Deux jeunes souriants expliquent dans
une annonce télévisée les avantages du Recensement de la Population et
des Logements 2012. Ils parlent de la nécessité de tenir des
statistiques actualisées et fiables sur notre société. A la fin du court
spot ils disent en chœur une phrase qui certifie que « du 15 au 21
septembre à Cuba, nous comptons tous ». Laquelle conduit invariablement
le spectateur à se dire que ce n’est pas la même chose qu’ils nous
comptent et qu’ils comptent sur nous. Mais au-delà des évidents « actes
manqués » du langage officiel, notre préoccupation est d’une autre
nature. Les cubains ne font pas confiance aux inspections ; nous avons
une suspicion très marquée envers les comptages et les vérifications à
l’intérieur de nos logements. Notre existence est divisée entre une zone
légale et publique et une autre truffée d’illégalités pour assurer
notre survie. C’est la raison principale pour laquelle nous
n’accueillons pas toujours favorablement les sondages.
Dans un autre contexte, un recensement
ne devrait pas nous préoccuper mais plutôt nous réjouir. Car il s’agit
d’un outil statistique qui fournit à la communauté des données sur
elle-même. Nombre de logements, nombre d’habitants de chacun des deux
sexes, taux de croissance de la population… et beaucoup d’autres
chiffres révélateurs des succès et des déficiences d’une nation.
Pourtant dans le cas de notre pays, il est très difficile de séparer un
simple inventaire du contrôle étatique que celui-ci génère
conséquemment. Difficile de cloisonner une enquête –aussi innocente et
anonyme qu’elle paraisse- de sa contrepartie la plus redoutée : la
surveillance. Particulièrement en relation avec tous les objets et
recours de « provenance douteuse » qui soutiennent notre quotidien.
C’est pourquoi une grande majorité des cubains finiront par mentir aux
diverses questions que vont poser les enquêteurs, pour autant qu’ils se
laissent même recenser. Le résultat final sera donc un mélange
d’approximations, d’omissions et d’informations fausses émises par
beaucoup des personnes interrogées, ceci pour ne pas révéler la réalité
de qui ils sont et de ce qu’ils possèdent.

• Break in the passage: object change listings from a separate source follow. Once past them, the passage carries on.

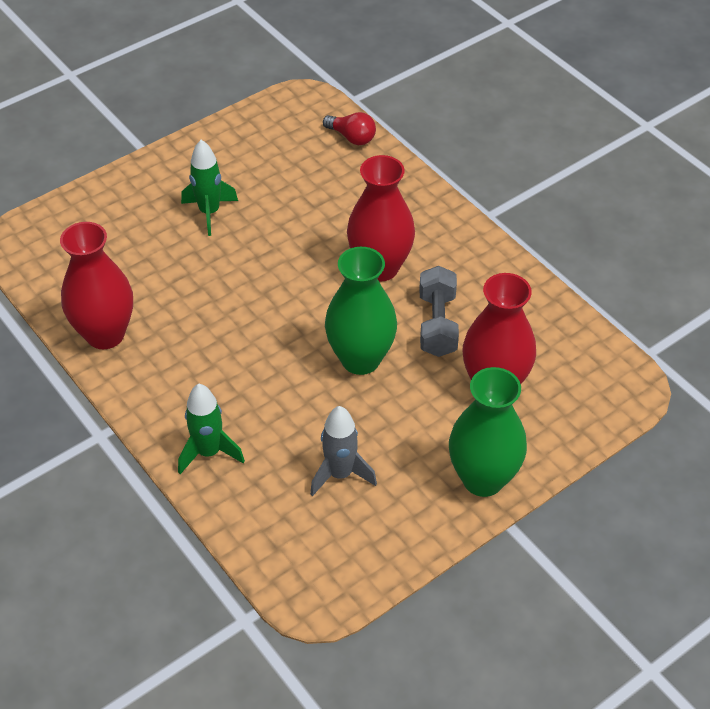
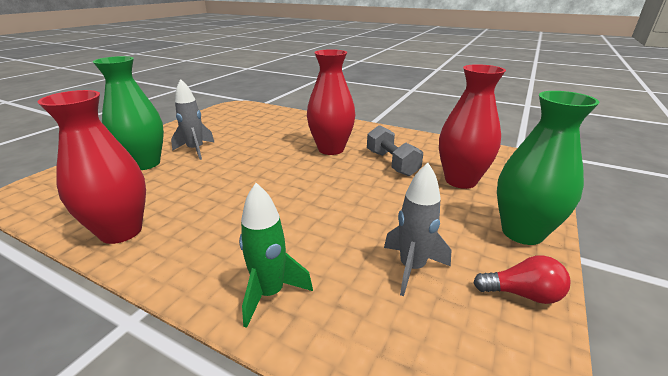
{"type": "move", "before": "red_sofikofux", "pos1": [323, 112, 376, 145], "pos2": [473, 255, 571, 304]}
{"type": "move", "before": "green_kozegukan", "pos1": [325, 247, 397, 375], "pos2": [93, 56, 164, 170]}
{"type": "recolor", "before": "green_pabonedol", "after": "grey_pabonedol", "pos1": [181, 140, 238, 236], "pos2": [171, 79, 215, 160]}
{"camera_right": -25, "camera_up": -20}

L’enquête que j’ai menée auprès de
plusieurs amis et voisins, corrobore que les gens ne sont pas disposés à
confesser tout ce que le Bureau National de statistiques aimerait
savoir. Une amie qui a pu payer sa maison grâce aux revenus de la vente
illégale de vêtements m’a expliqué ce qu’elle allait faire : « Je vais
mettre dans la chambre la télé à écran plat et je dirai à mon fils qu’il
cache l’ordinateur portable » affirme-t-elle sans rougir. Avant
d’affirmer en suivant : « quand ils me demanderont de quoi nous vivons,
alors je leur dirai : des 420 pesos cubains mensuels (moins de 20
dollars) que gagne mon mari. ». « Et s’il leur prend de vérifier de
quelle est la marque de mon réfrigérateur, alors là je vais leur mentir
au visage et dire que c’est un Haier…, même si depuis le salon on peut
lire le logotype de LG ». Mais le plus dur pour elle sera de demander à
son frère, son épouse et sa petite fille d’essayer de ne pas être à la
maison ces jours-là pour qu’on ne les voie pas, parce qu’ils vivent à La
Havane sans papiers. Lorsque l’enquêteur sortira de chez elle il est
certain qu’il aura une idée du niveau et du style de vie de mon amie
rusée, très différente de la réalité. Et c’est précisément ce qu’elle
veut, qu’il pense que c’est rouge là où c’est vert, qu’il y a peu là où
il y a beaucoup, que c’est aujourd’hui alors qu’on est déjà demain.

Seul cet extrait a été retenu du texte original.